311 - Amphiregulin as a New Player in the BPD-PH Arena

Publication Number: 311.3849

Susan S. Kim, Icahn School of Medicine at Mount Sinai, New York, NY, United States; Caterina Tiozzo, Icahn Schol of Medicine at Mount Sinai, New York, NY, United States; Ya-Wen Chen, Icahn School of Medicine at Mount Sinai, New York, NY, United States; Daisy L. Reinoso, The Mount Sinai Kravis Children's Hospital, new York, NY, United States; Min-Chi Yang, Icahn School of Medicine at Mount Sinai, New York City, NY, United States; Phoebe May, Icahn School of Medicine at Mount Sinai, New York, NY, United States

Background: Bronchopulmonary dysplasia (BPD) is a common respiratory complication of prematurity, affecting up to 15,000 infants in the United States annually. Pulmonary hypertension (PH) is its most severe complication, with a 50% mortality within 2 years of PH diagnosis. Currently, neonatologists struggle to predict which premature infants will develop BPD related PH. Amphiregulin (AREG) is a protein implicated in BPD in mouse models and the development of fibrosis and PH in human models. AREG has been shown to be downregulated in adult human patients with PH, however little is known on how AREG is affected in infants with BPD and with BPD-PH.

Objective: To determine if AREG levels differ in the Tracheal aspirates (TAs) of infants with BPD-PH and infants with BPD alone and to determine if AREG can serve as a biomarker for monitoring treatment response to anti-PH therapies.

Design/Methods: We followed intubated infants at a level IV and a level III Neonatal Intensive Care Unit (NICU) in New York City from time of intubation until extubation. TAs were collected weekly and processed for later analysis. AREG levels were measured using enzyme linked immunosorbent assay (ELISA) and normalized based on total protein content. All assays were performed in triplicates.

Results: Longitudinal analysis of AREG levels from TAs of premature infants with BPD (n=5) and BPD-PH (n=5) was performed. Infants with BPD-PH consistently exhibited lower AREG levels over time compared to infants with BPD alone (Fig. 1A). AREG levels from TAs of infants born at similar gestational ages (GA) and at comparable postmenstrual ages (PMA) showed statistically significantly decreased AREG levels in the BPD-PH group compared to the BPD only group (Fig. 1B: BPD mean AREG level 291 +/- SEM 89.6 pg/ug; BPD-PH mean AREG level 34 +/- SEM 11.8 pg/ug; p< 0.05). Examination of AREG levels in infants with BPD-PH undergoing treatment with anti-pulmonary hypertension medications showed AREG levels increased after the initiation of these medications (Fig. 2, patients A, B and C); however, in one patient (Fig.2, patient D), AREG levels remained low after anti-PH treatment, possibly representing a “non-responder” phenotype of BPD-PH.
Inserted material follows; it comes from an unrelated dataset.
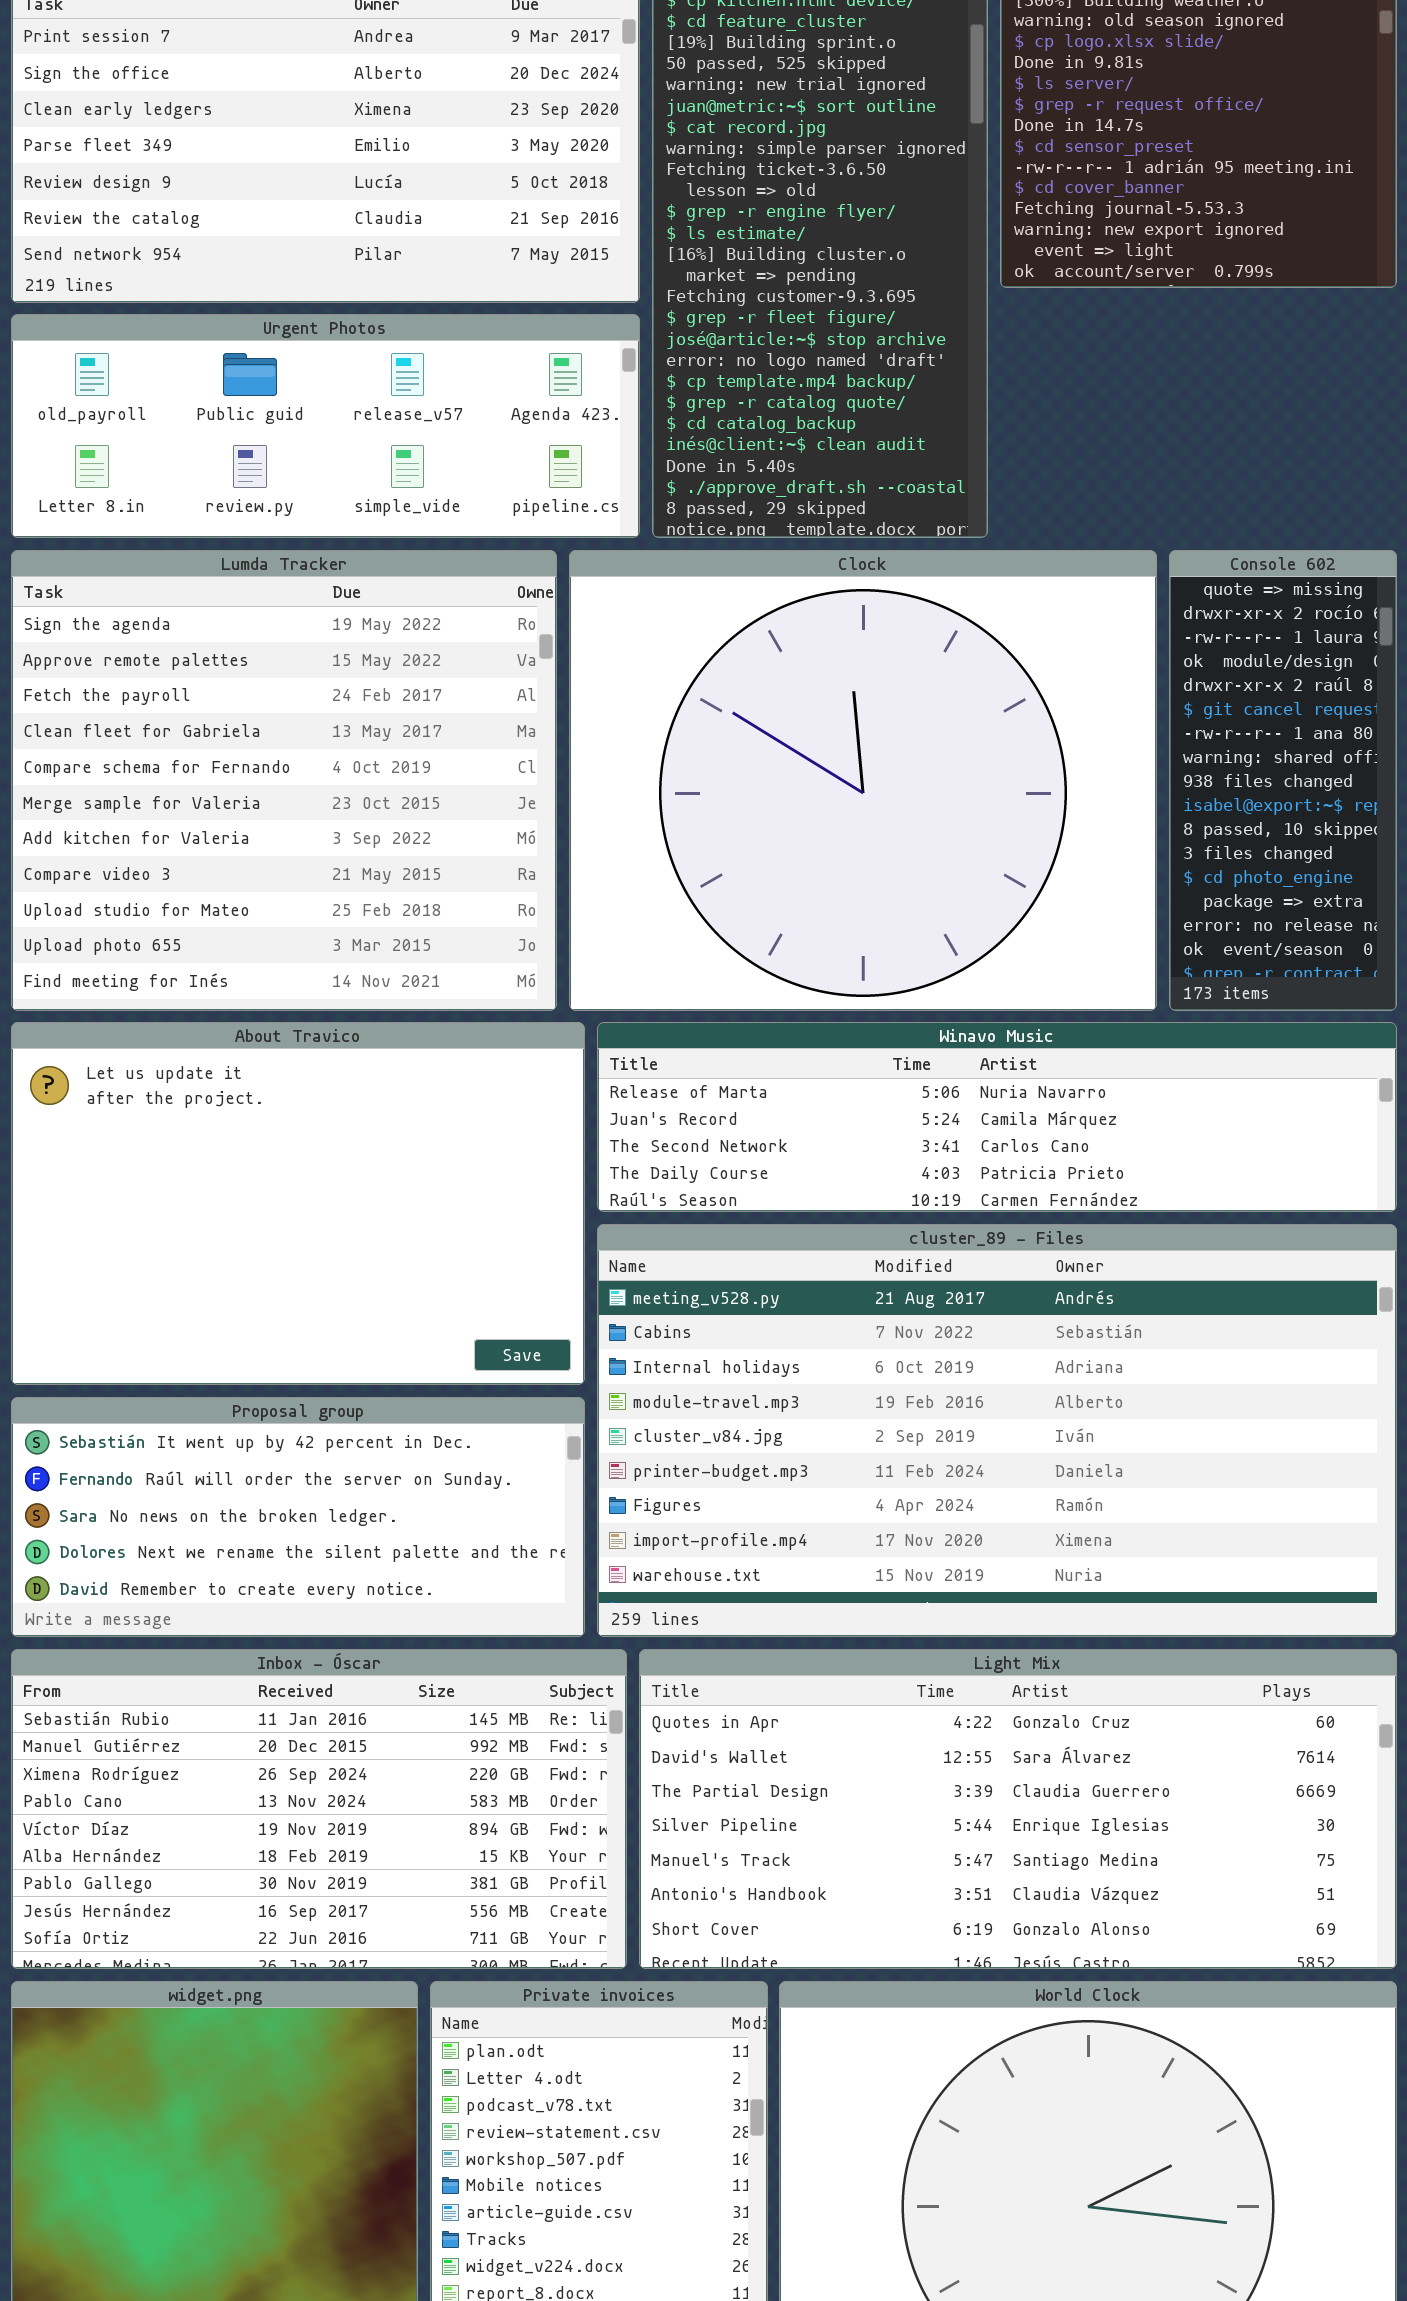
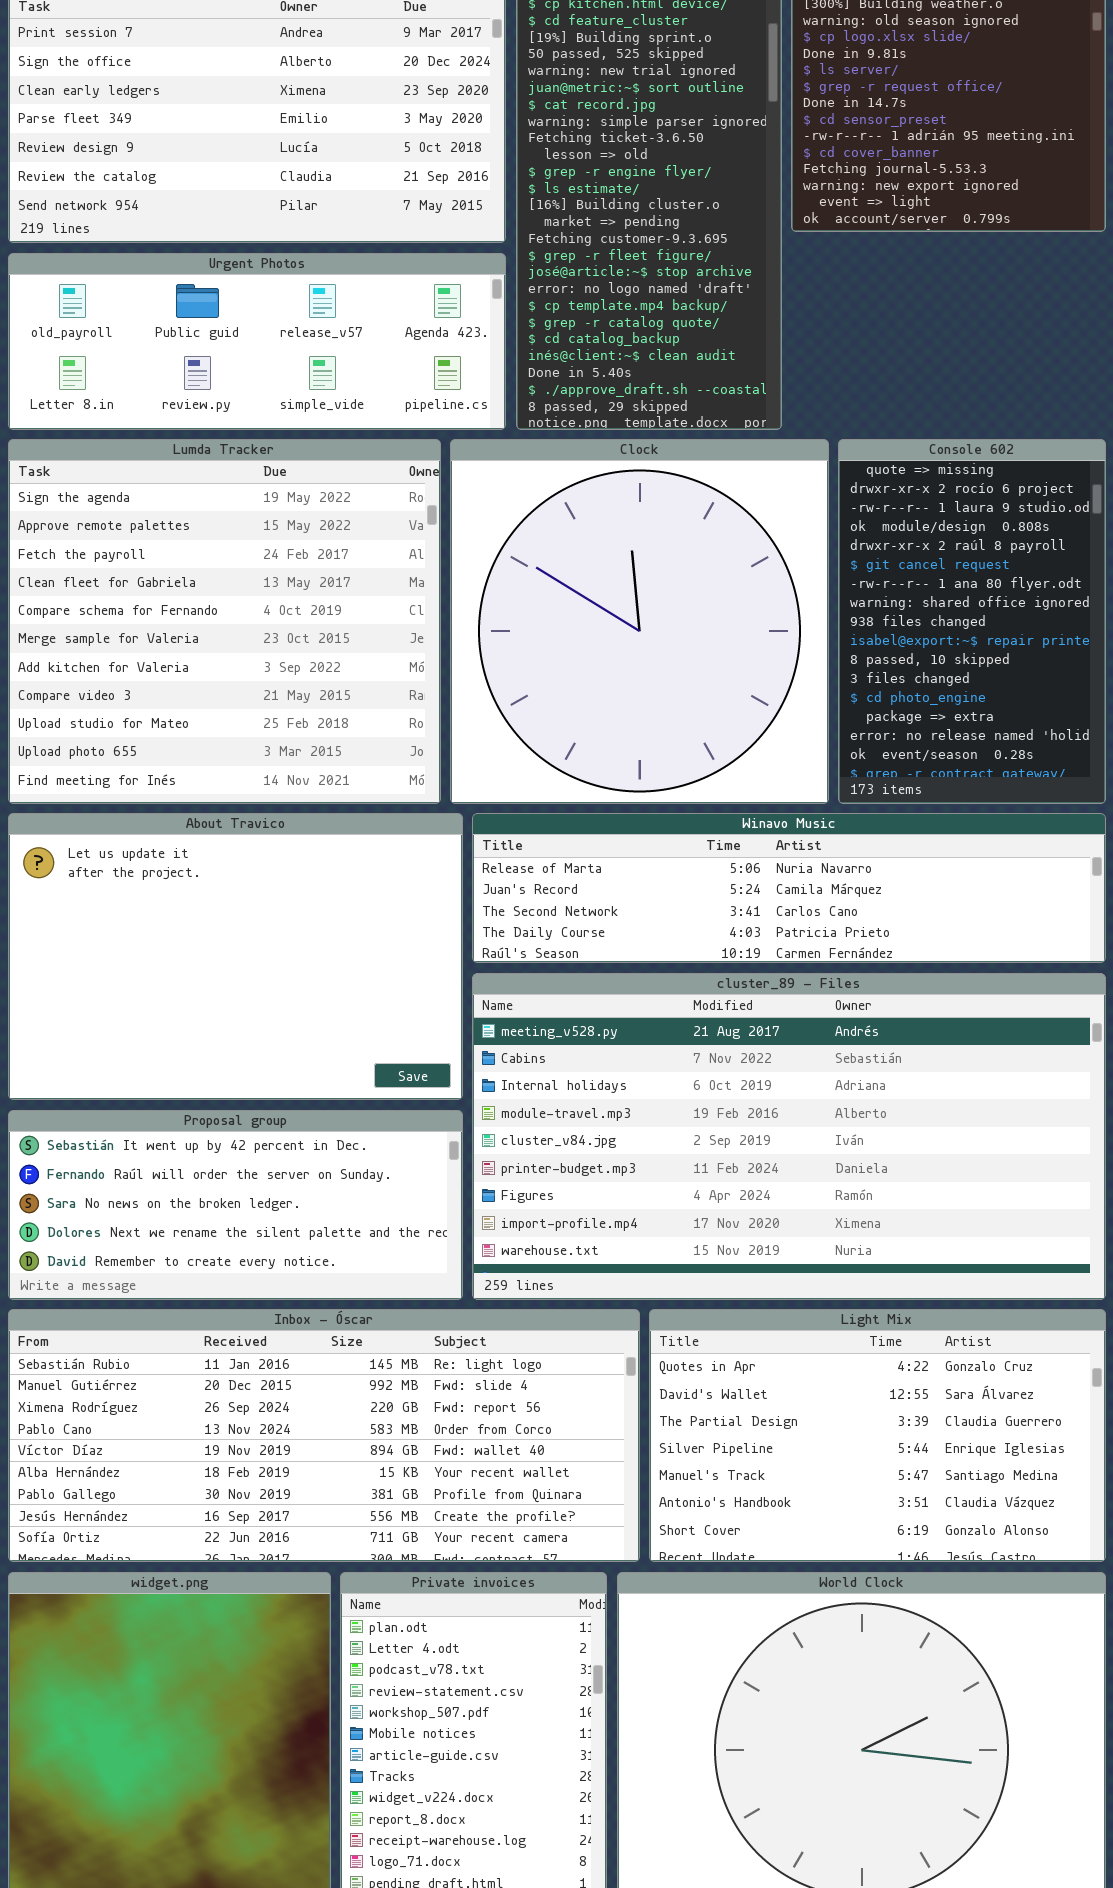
Clock: [569,550,1157,1011] -> [450,439,829,804], resized
Console 602: [1169,550,1397,1011] -> [838,439,1106,804], resized
Inbox - Óscar: [11,1649,627,1969] -> [8,1309,640,1562], resized
Light Mix: [639,1649,1397,1969] -> [649,1309,1106,1562], resized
Conclusion(s): Our preliminary data suggests that lower AREG levels are associated with PH development in premature infants with BPD and AREG may serve as a biomarker for treatment response to anti-PH therapies.

Figure 1
Panel A) AREG levels in TAs of 9 infants with developing BPD and BPD-PH at different PMAs. One infant (BPD1) developed PH (BPD-PH4). Panel B) AREG level in patients affected by BPD (n=4) and BPD-PH (n=4) born at the same GA and measured at the same PMA. * p<0.05. PMA = postmenstrual age.

Figure 2
AREG levels before and after different PH therapies in infants with BPD-PH.